# Request
Copy every line of the following data that includes the string "Omáčky".

# Data for processing
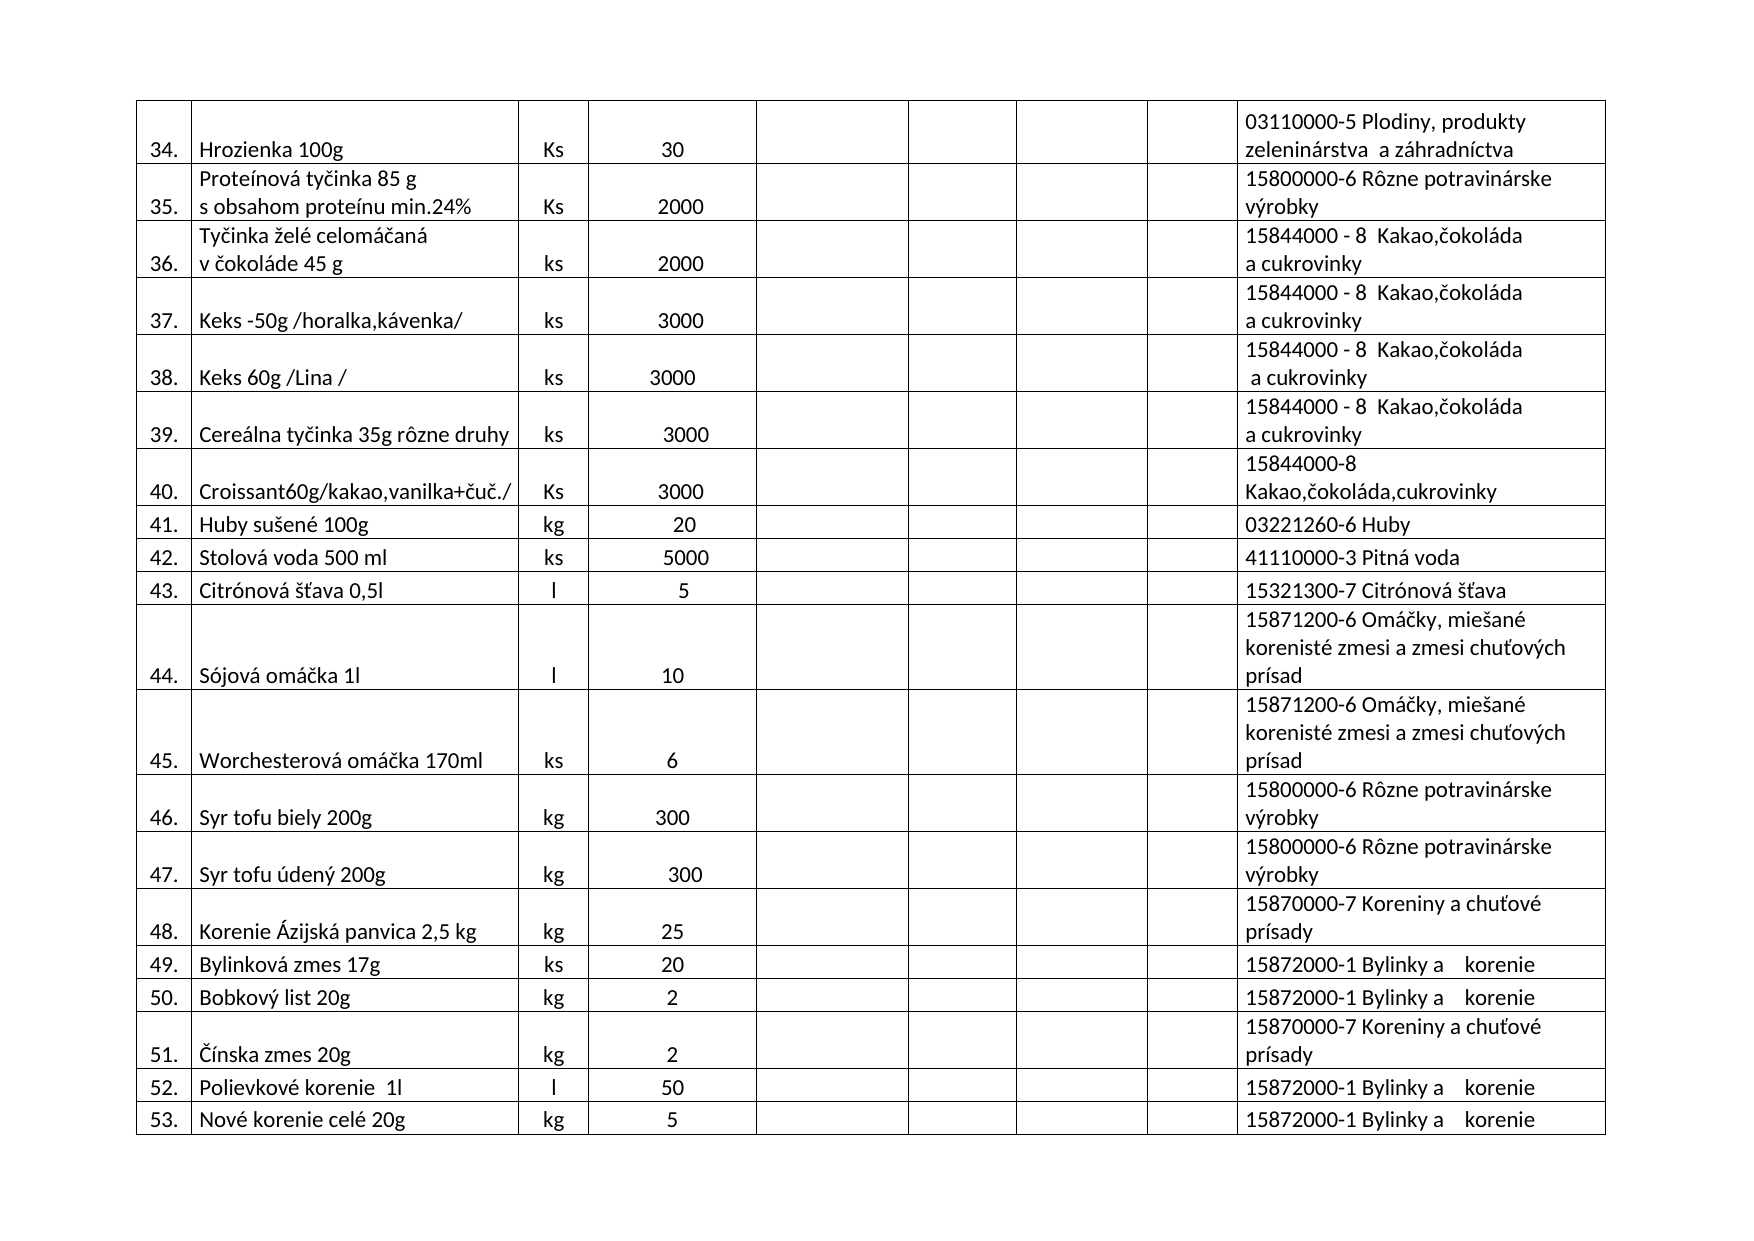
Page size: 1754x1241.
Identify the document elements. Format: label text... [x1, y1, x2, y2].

table_cell [1017, 506, 1147, 538]
table_cell [1017, 335, 1147, 391]
table_cell l [519, 1069, 588, 1101]
table_cell [1148, 832, 1237, 888]
table_cell 48. [137, 889, 191, 945]
table_cell 15871200-6 Omáčky, miešané korenisté zmesi a zmesi chuťových prísad [1238, 690, 1605, 774]
table_cell [1017, 221, 1147, 277]
table_cell 50 [589, 1069, 756, 1101]
table_cell [757, 506, 908, 538]
table_cell Croissant60g/kakao,vanilka+čuč./ [192, 449, 518, 505]
table_cell [1148, 979, 1237, 1011]
table_cell [1017, 164, 1147, 220]
table_cell [757, 572, 908, 604]
table_cell 15800000-6 Rôzne potravinárske výrobky [1238, 832, 1605, 888]
table_cell [1017, 979, 1147, 1011]
table_cell [1017, 775, 1147, 831]
table_cell 50. [137, 979, 191, 1011]
table_cell [909, 539, 1016, 571]
table_cell [1017, 278, 1147, 334]
table_cell [1148, 1069, 1237, 1101]
table_cell [1148, 278, 1237, 334]
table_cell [1238, 1102, 1605, 1134]
table_cell 2000 [589, 164, 756, 220]
table_cell [1017, 539, 1147, 571]
table_cell 15871200-6 Omáčky, miešané korenisté zmesi a zmesi chuťových prísad [1238, 605, 1605, 689]
table_cell 5000 [589, 539, 756, 571]
table_cell kg [519, 775, 588, 831]
table_cell 15844000 - 8 Kakao,čokoláda a cukrovinky [1238, 335, 1605, 391]
table_cell [1017, 690, 1147, 774]
table_cell [909, 690, 1016, 774]
table_cell 15872000-1 Bylinky a korenie [1238, 979, 1605, 1011]
table_cell kg [519, 979, 588, 1011]
table_cell ks [519, 221, 588, 277]
table_cell Nové korenie celé 20g [192, 1102, 518, 1134]
table_cell 20 [589, 946, 756, 978]
table_cell [909, 221, 1016, 277]
table_cell 300 [589, 775, 756, 831]
table_cell [1148, 889, 1237, 945]
table_cell 3000 [589, 335, 756, 391]
table_cell [1148, 221, 1237, 277]
table_cell [909, 1102, 1016, 1134]
table_cell [909, 506, 1016, 538]
table_cell Sójová omáčka 1l [192, 605, 518, 689]
table_cell 15321300-7 Citrónová šťava [1238, 572, 1605, 604]
table_cell [1148, 1012, 1237, 1068]
table_cell [1148, 775, 1237, 831]
table_cell 42. [137, 539, 191, 571]
table_cell [909, 889, 1016, 945]
table_cell 03221260-6 Huby [1238, 506, 1605, 538]
table_cell [1017, 572, 1147, 604]
table_cell [757, 449, 908, 505]
table_cell l [519, 605, 588, 689]
table_cell 15800000-6 Rôzne potravinárske výrobky [1238, 164, 1605, 220]
table_cell [757, 278, 908, 334]
table_cell 15872000-1 Bylinky a korenie [1238, 946, 1605, 978]
table_cell 38. [137, 335, 191, 391]
table_cell [909, 979, 1016, 1011]
table_cell [1148, 572, 1237, 604]
table_cell [909, 449, 1016, 505]
table_cell Citrónová šťava 0,5l [192, 572, 518, 604]
table_cell Korenie Ázijská panvica 2,5 kg [192, 889, 518, 945]
table_cell [1148, 164, 1237, 220]
table_cell [1148, 690, 1237, 774]
table_cell 15800000-6 Rôzne potravinárske výrobky [1238, 775, 1605, 831]
table_cell 36. [137, 221, 191, 277]
table_cell Huby sušené 100g [192, 506, 518, 538]
table_cell 46. [137, 775, 191, 831]
table_cell 45. [137, 690, 191, 774]
table_cell 52. [137, 1069, 191, 1101]
table_cell [1148, 946, 1237, 978]
table_cell [1017, 1012, 1147, 1068]
table_cell 15872000-1 Bylinky a korenie [1238, 1069, 1605, 1101]
table_cell [909, 1069, 1016, 1101]
table_cell ks [519, 690, 588, 774]
table_cell [1148, 335, 1237, 391]
table_cell [757, 335, 908, 391]
table_cell [1017, 101, 1147, 163]
table_cell [1017, 946, 1147, 978]
table_cell 03110000-5 Plodiny, produkty zeleninárstva a záhradníctva [1238, 101, 1605, 163]
table_cell 10 [589, 605, 756, 689]
table_cell Keks 60g /Lina / [192, 335, 518, 391]
table_cell [1148, 449, 1237, 505]
table_cell 15844000 - 8 Kakao,čokoláda a cukrovinky [1238, 278, 1605, 334]
table_cell Syr tofu biely 200g [192, 775, 518, 831]
table_cell 47. [137, 832, 191, 888]
table_cell Proteínová tyčinka 85 g s obsahom proteínu min.24% [192, 164, 518, 220]
table_cell [757, 946, 908, 978]
table_cell 25 [589, 889, 756, 945]
table_cell [1148, 539, 1237, 571]
table_cell 15844000 - 8 Kakao,čokoláda a cukrovinky [1238, 221, 1605, 277]
table_cell Worchesterová omáčka 170ml [192, 690, 518, 774]
table_cell ks [519, 392, 588, 448]
table_cell ks [519, 278, 588, 334]
table_cell [757, 775, 908, 831]
table_cell [757, 221, 908, 277]
table_cell [1017, 832, 1147, 888]
table_cell 51. [137, 1012, 191, 1068]
table_cell Ks [519, 164, 588, 220]
table_cell [757, 690, 908, 774]
table_cell [757, 605, 908, 689]
table_cell 53. [137, 1102, 191, 1134]
table_cell [909, 605, 1016, 689]
table_cell 15870000-7 Koreniny a chuťové prísady [1238, 1012, 1605, 1068]
table_cell Syr tofu údený 200g [192, 832, 518, 888]
table_cell [1017, 1069, 1147, 1101]
table_cell [1148, 605, 1237, 689]
table_cell kg [519, 832, 588, 888]
table_cell [757, 1012, 908, 1068]
table_cell 41110000-3 Pitná voda [1238, 539, 1605, 571]
table_cell [909, 832, 1016, 888]
table_cell 15870000-7 Koreniny a chuťové prísady [1238, 889, 1605, 945]
table_cell [1148, 392, 1237, 448]
table_cell kg [519, 506, 588, 538]
table_cell Bylinková zmes 17g [192, 946, 518, 978]
table_cell ks [519, 946, 588, 978]
table_cell [757, 832, 908, 888]
table_cell Čínska zmes 20g [192, 1012, 518, 1068]
table_cell Keks -50g /horalka,kávenka/ [192, 278, 518, 334]
table_cell [757, 392, 908, 448]
table_cell Cereálna tyčinka 35g rôzne druhy [192, 392, 518, 448]
table_cell kg [519, 1012, 588, 1068]
table_cell [1148, 506, 1237, 538]
table_cell Hrozienka 100g [192, 101, 518, 163]
table_cell [909, 572, 1016, 604]
table_cell 5 [589, 1102, 756, 1134]
table_cell [909, 775, 1016, 831]
table_cell Ks [519, 449, 588, 505]
table_cell l [519, 572, 588, 604]
table_cell [1017, 605, 1147, 689]
table_cell [909, 335, 1016, 391]
table_cell Tyčinka želé celomáčaná v čokoláde 45 g [192, 221, 518, 277]
table_cell [757, 539, 908, 571]
table_cell [909, 946, 1016, 978]
table_cell 15844000 - 8 Kakao,čokoláda a cukrovinky [1238, 392, 1605, 448]
table_cell 37. [137, 278, 191, 334]
table_cell [909, 164, 1016, 220]
table_cell kg [519, 889, 588, 945]
table_cell [909, 1012, 1016, 1068]
table_cell Bobkový list 20g [192, 979, 518, 1011]
table_cell 40. [137, 449, 191, 505]
table_cell 3000 [589, 449, 756, 505]
table_cell 41. [137, 506, 191, 538]
table_cell [757, 889, 908, 945]
table_cell 30 [589, 101, 756, 163]
table_cell 34. [137, 101, 191, 163]
table_cell 300 [589, 832, 756, 888]
table_cell [1148, 101, 1237, 163]
table_cell 43. [137, 572, 191, 604]
table_cell 2 [589, 1012, 756, 1068]
table_cell 35. [137, 164, 191, 220]
table_cell [757, 164, 908, 220]
table_cell [909, 392, 1016, 448]
table_cell 2000 [589, 221, 756, 277]
table_cell [757, 1102, 908, 1134]
table_cell 3000 [589, 392, 756, 448]
table_cell [909, 278, 1016, 334]
table_cell Stolová voda 500 ml [192, 539, 518, 571]
table_cell [1017, 392, 1147, 448]
table_cell Polievkové korenie 1l [192, 1069, 518, 1101]
table_cell 5 [589, 572, 756, 604]
table_cell Ks [519, 101, 588, 163]
table_cell 49. [137, 946, 191, 978]
table_cell [757, 1069, 908, 1101]
table_cell 15844000-8 Kakao,čokoláda,cukrovinky [1238, 449, 1605, 505]
table_cell kg [519, 1102, 588, 1134]
table_cell [1017, 1102, 1147, 1134]
table_cell ks [519, 539, 588, 571]
table_cell 2 [589, 979, 756, 1011]
table_cell 20 [589, 506, 756, 538]
table_cell [909, 101, 1016, 163]
table_cell [757, 101, 908, 163]
table_cell [1148, 1102, 1237, 1134]
table_cell 39. [137, 392, 191, 448]
table_cell 6 [589, 690, 756, 774]
table_cell [1017, 889, 1147, 945]
table_cell [757, 979, 908, 1011]
table_cell 44. [137, 605, 191, 689]
table_cell ks [519, 335, 588, 391]
table_cell [1017, 449, 1147, 505]
table_cell 3000 [589, 278, 756, 334]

# Expected answer
table_cell 15871200-6 Omáčky, miešané korenisté zmesi a zmesi chuťových prísad [1238, 690, 1605, 774]
table_cell 15871200-6 Omáčky, miešané korenisté zmesi a zmesi chuťových prísad [1238, 605, 1605, 689]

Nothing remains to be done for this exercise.